第23話

「俺は少し出かけてくる。イルミナについていてやれ」

「いいけど、どうするの?」

「所用を思い出しただけだ」


 詳しく話すのは面倒だったので、問いを誤魔化す形でそう答えた。

 さして親しくもない関係だ。リージェも重ねて問いかけては来なかった。ついでに、この部屋からさっさと離れたいのも嘘じゃない。


 外に出て――向かう場所は神殿。負傷者が集められているとイルミナが言っていた場所だ。

 そいつらがどうなろうと、俺の知ったことではない。他者の生き死になど真実他人事だ。


 他人事……ではあるんだが。


 起きたイルミナはおそらく、そいつらを気にするだろう。ほんの少しばかり休んで回復させた力も、すべてそいつらの治療に使い果たすに決まっている。
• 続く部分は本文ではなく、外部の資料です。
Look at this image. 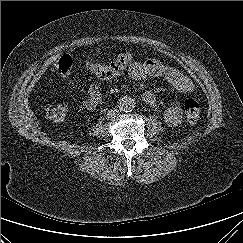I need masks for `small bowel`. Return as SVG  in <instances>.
Wrapping results in <instances>:
<instances>
[{
  "label": "small bowel",
  "mask_w": 243,
  "mask_h": 243,
  "mask_svg": "<svg viewBox=\"0 0 243 243\" xmlns=\"http://www.w3.org/2000/svg\"><path fill=\"white\" fill-rule=\"evenodd\" d=\"M129 76L134 80H142L147 77L164 78L177 92L189 93L194 90L193 81L169 64L162 63L158 59H149L143 62H135L128 70ZM144 102L160 111L157 95L151 90L143 93ZM101 101V92L97 83L89 85L85 92L82 104L86 109L95 108ZM163 118L169 127H176L181 123L182 110L179 101L163 111Z\"/></svg>",
  "instance_id": "1"
}]
</instances>
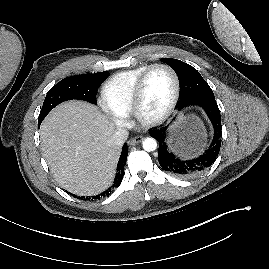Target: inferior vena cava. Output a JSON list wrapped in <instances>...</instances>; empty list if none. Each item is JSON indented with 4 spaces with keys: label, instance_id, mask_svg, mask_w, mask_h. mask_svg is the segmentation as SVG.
<instances>
[{
    "label": "inferior vena cava",
    "instance_id": "602c4592",
    "mask_svg": "<svg viewBox=\"0 0 269 269\" xmlns=\"http://www.w3.org/2000/svg\"><path fill=\"white\" fill-rule=\"evenodd\" d=\"M129 132L126 128H118L115 130L111 138V144L121 146L128 138Z\"/></svg>",
    "mask_w": 269,
    "mask_h": 269
}]
</instances>
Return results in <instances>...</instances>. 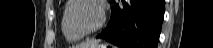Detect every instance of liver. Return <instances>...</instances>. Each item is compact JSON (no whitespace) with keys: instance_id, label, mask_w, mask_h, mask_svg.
Listing matches in <instances>:
<instances>
[{"instance_id":"1","label":"liver","mask_w":213,"mask_h":48,"mask_svg":"<svg viewBox=\"0 0 213 48\" xmlns=\"http://www.w3.org/2000/svg\"><path fill=\"white\" fill-rule=\"evenodd\" d=\"M98 44L96 40H88L80 45H77L75 48H92Z\"/></svg>"}]
</instances>
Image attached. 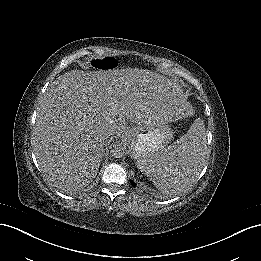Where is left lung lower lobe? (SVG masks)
<instances>
[{"mask_svg": "<svg viewBox=\"0 0 261 261\" xmlns=\"http://www.w3.org/2000/svg\"><path fill=\"white\" fill-rule=\"evenodd\" d=\"M132 185L135 187L136 185L132 182Z\"/></svg>", "mask_w": 261, "mask_h": 261, "instance_id": "obj_1", "label": "left lung lower lobe"}]
</instances>
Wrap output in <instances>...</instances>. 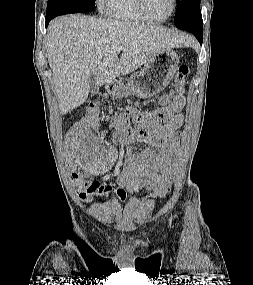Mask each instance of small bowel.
Segmentation results:
<instances>
[{
  "instance_id": "c3829d8e",
  "label": "small bowel",
  "mask_w": 253,
  "mask_h": 285,
  "mask_svg": "<svg viewBox=\"0 0 253 285\" xmlns=\"http://www.w3.org/2000/svg\"><path fill=\"white\" fill-rule=\"evenodd\" d=\"M184 105V96L173 93L163 97L150 111H143L136 103L126 112L135 119V127L113 126L115 145L124 153L123 169L117 177L120 186L133 193L146 190L158 198L170 193L174 182L171 156L176 152ZM112 121L108 110L103 109L100 122ZM139 144L147 148L138 152L135 145Z\"/></svg>"
}]
</instances>
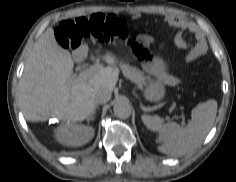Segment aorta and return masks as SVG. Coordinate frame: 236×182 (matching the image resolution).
<instances>
[{
	"label": "aorta",
	"mask_w": 236,
	"mask_h": 182,
	"mask_svg": "<svg viewBox=\"0 0 236 182\" xmlns=\"http://www.w3.org/2000/svg\"><path fill=\"white\" fill-rule=\"evenodd\" d=\"M114 114L120 119L129 118L132 112L131 105L126 100H119L114 104Z\"/></svg>",
	"instance_id": "obj_1"
}]
</instances>
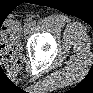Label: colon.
<instances>
[{
  "instance_id": "obj_1",
  "label": "colon",
  "mask_w": 93,
  "mask_h": 93,
  "mask_svg": "<svg viewBox=\"0 0 93 93\" xmlns=\"http://www.w3.org/2000/svg\"><path fill=\"white\" fill-rule=\"evenodd\" d=\"M0 52L3 62L14 58V32L13 28L6 25L1 27Z\"/></svg>"
}]
</instances>
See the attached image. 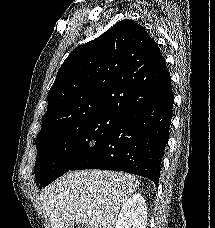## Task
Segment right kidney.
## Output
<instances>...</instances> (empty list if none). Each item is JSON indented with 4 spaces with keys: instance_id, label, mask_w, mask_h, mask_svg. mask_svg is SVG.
<instances>
[{
    "instance_id": "right-kidney-1",
    "label": "right kidney",
    "mask_w": 215,
    "mask_h": 228,
    "mask_svg": "<svg viewBox=\"0 0 215 228\" xmlns=\"http://www.w3.org/2000/svg\"><path fill=\"white\" fill-rule=\"evenodd\" d=\"M147 206L142 194H133L125 200L114 228H146Z\"/></svg>"
}]
</instances>
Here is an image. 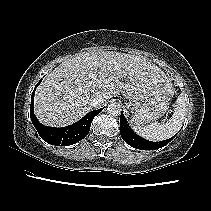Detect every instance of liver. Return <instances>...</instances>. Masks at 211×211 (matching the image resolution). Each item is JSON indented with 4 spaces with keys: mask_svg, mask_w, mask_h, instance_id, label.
Returning <instances> with one entry per match:
<instances>
[{
    "mask_svg": "<svg viewBox=\"0 0 211 211\" xmlns=\"http://www.w3.org/2000/svg\"><path fill=\"white\" fill-rule=\"evenodd\" d=\"M170 79L147 59L114 51L81 54L60 64L37 88L34 109L40 123L64 127L82 118L92 107L90 100L101 95V105L122 93L145 97Z\"/></svg>",
    "mask_w": 211,
    "mask_h": 211,
    "instance_id": "obj_1",
    "label": "liver"
}]
</instances>
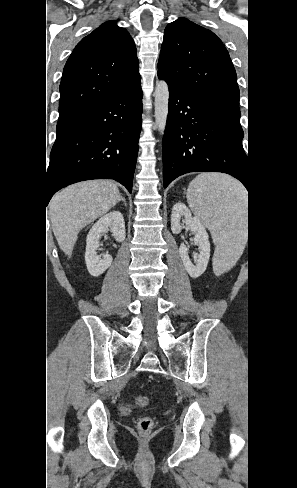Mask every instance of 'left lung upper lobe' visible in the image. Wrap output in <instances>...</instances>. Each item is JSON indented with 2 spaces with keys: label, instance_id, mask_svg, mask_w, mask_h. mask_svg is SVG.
I'll use <instances>...</instances> for the list:
<instances>
[{
  "label": "left lung upper lobe",
  "instance_id": "left-lung-upper-lobe-1",
  "mask_svg": "<svg viewBox=\"0 0 297 488\" xmlns=\"http://www.w3.org/2000/svg\"><path fill=\"white\" fill-rule=\"evenodd\" d=\"M158 76L199 103L240 121L237 76L225 46L185 18L165 28Z\"/></svg>",
  "mask_w": 297,
  "mask_h": 488
}]
</instances>
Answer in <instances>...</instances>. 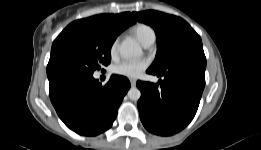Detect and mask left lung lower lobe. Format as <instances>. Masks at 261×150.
Segmentation results:
<instances>
[{
	"instance_id": "1",
	"label": "left lung lower lobe",
	"mask_w": 261,
	"mask_h": 150,
	"mask_svg": "<svg viewBox=\"0 0 261 150\" xmlns=\"http://www.w3.org/2000/svg\"><path fill=\"white\" fill-rule=\"evenodd\" d=\"M206 58L189 53L174 60L165 70L147 73L163 76L157 84L137 82L140 119L151 133L169 136L185 128L198 109L205 86Z\"/></svg>"
}]
</instances>
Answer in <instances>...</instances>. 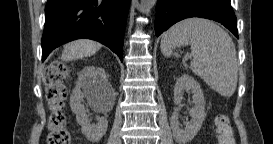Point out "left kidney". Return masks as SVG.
<instances>
[{
    "instance_id": "1",
    "label": "left kidney",
    "mask_w": 273,
    "mask_h": 144,
    "mask_svg": "<svg viewBox=\"0 0 273 144\" xmlns=\"http://www.w3.org/2000/svg\"><path fill=\"white\" fill-rule=\"evenodd\" d=\"M184 91H191L193 93V102L195 106L190 110L191 121L186 123L185 129L179 127L178 108H174V112L170 119V125L173 136L179 144H186L188 141L192 140L200 130L206 117L205 99L201 86L188 74L181 75L174 86V103L176 105L181 103Z\"/></svg>"
}]
</instances>
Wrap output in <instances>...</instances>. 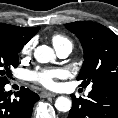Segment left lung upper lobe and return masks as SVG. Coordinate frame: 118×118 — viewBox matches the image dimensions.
<instances>
[{"instance_id":"left-lung-upper-lobe-1","label":"left lung upper lobe","mask_w":118,"mask_h":118,"mask_svg":"<svg viewBox=\"0 0 118 118\" xmlns=\"http://www.w3.org/2000/svg\"><path fill=\"white\" fill-rule=\"evenodd\" d=\"M81 41L84 63L77 77L82 87L118 89V36L105 26L89 21L65 25Z\"/></svg>"}]
</instances>
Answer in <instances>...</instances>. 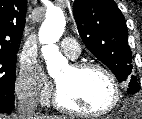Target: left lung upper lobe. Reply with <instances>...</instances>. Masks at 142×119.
Listing matches in <instances>:
<instances>
[{
	"mask_svg": "<svg viewBox=\"0 0 142 119\" xmlns=\"http://www.w3.org/2000/svg\"><path fill=\"white\" fill-rule=\"evenodd\" d=\"M73 13L79 34L88 50L114 73L127 81L128 93L140 90L132 75V53L125 18L113 0H75Z\"/></svg>",
	"mask_w": 142,
	"mask_h": 119,
	"instance_id": "left-lung-upper-lobe-1",
	"label": "left lung upper lobe"
}]
</instances>
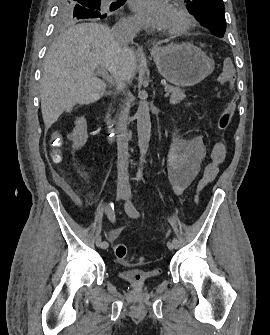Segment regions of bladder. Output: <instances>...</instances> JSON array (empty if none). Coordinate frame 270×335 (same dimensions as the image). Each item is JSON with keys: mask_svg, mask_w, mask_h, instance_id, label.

 勿論、そんなことはイルミナの自由だ。好きにすればいい。当然、俺にも関係ない。

 ……なのに、それを想像すると落ち着かない。この気持ちの悪さは何だ?


 憔悴したイルミナは、見ていて気持ちのいいものではなかった。それを解消する一番の方法は、彼女が力を使う原因を取り除いてしまうことだ。

 神殿の近くまで来て適当な物陰に身を潜め、服を脱ぐ。それから人化の術を解き、神殿の屋根まで飛び上がった。

 設置されている巨大な鐘の側に降り立ち、身を隠す。魔物に戻っても俺の体積はあまり変わらないからな。騒がれるのは面倒くさい。


 息を吸い――そして、唄う。


 求めるのは神の加護。癒しを司る水神と、活力を司る火神と、心身を安らかにする闇神の、三柱へと希う。

 ややあって願いを聞き届けた神々の力が神殿を中心に広がり、加護を与えていく。

 まあ、これぐらいでいいだろう。

 人々が気付いて集まってくる前にと、俺は神殿から下りて再び人化。手早く服を身に付けて神殿を後にする。


「おい、何だ今の巨大な神気は……!? 神様でも降り立ったのか!」

「きっとそうだ! 見ろよ、俺の体。傷一つ残っちゃないぜ」

「二度と戦いたくないって思ったけど……わたし、今ならもう一回戦える気がするわ!」


 にわかに騒がしくなった神殿を後にして、商店街へと向かう。リージェに言った所用を満たすため、軽く食材を買っていくつもりだ。

 買い出しはつい最近したばかりで、必要はないんだが。リージェはうちの在庫を知らないはずだから、これで通じるはず。

 ……ついでに果物でも買っていくか。疲れているときにも食べやすいようなやつを。




 そんな、自分でも意味不明な思考を実行に移した数十分前の俺は、本当に愚かだ。

 家に戻るとイルミナはとっくに起きていなくなっていて、リージェが消沈した様子でダイニングの椅子に座っているのみだった。


「うぅ……。イルミナさんに怒られた……」

「だろうな」

「だろうなって! だろうなってねえ! 貴方! ってか、薬盛ったって本当!?」

「ああ」


 さすがにイルミナ自身は気付いたか。

 別に隠そうとも思っていないので肯定すると、リージェは更にがっくり肩を落とした。


「もうちょっと他の方法を取っても……」

「言って聞くようには見えなかった」

「それは、わたしもそう思うけど」

「俺は後悔していない」


 イルミナにとって不本意であることなど、見れば分かる。だから彼女が怒るのは当然。それでも俺は彼女を休ませたかった。それだけだ。


「……わたし、も……。次、もし分かってても、止めないかも」

「そうか」


 知らなかった混乱から立ち直ったリージェは、考えつつそう言った。


「何にしろ、イルミナがいないなら仕方ない。お前、リンゴは好きか?」

「普通に好き。って、まさかリンゴ買いに行ったの? イルミナさんのために?」

「いや。食材の買い出しのついでだ」


 予想された問いには即座に用意していた答えを返す。……しかし、それが嘘だと俺自身が分かっているからだろうか、言ってて妙に気恥ずかしい。


「ふーん。へーえ?」


 先程の深刻な様子はどこへやら。リージェは急ににまにまと癇に障る妙な笑いを顔に貼りつけた。


「……追い出されたいか?」

「うわ! ちょっとからかわれたぐらいで心狭っ」

「不快なことを我慢するのは、心が広いと同義ではない」

「分かった。もうその点については触れません」

「ならいい」


 俺とて、本気でリージェを追い出しにかかろうというわけじゃない。一番効果がありそうな文句だったから使っただけだ。そんなことぐらいで知識を得る機会を蹴ろうとは思わない。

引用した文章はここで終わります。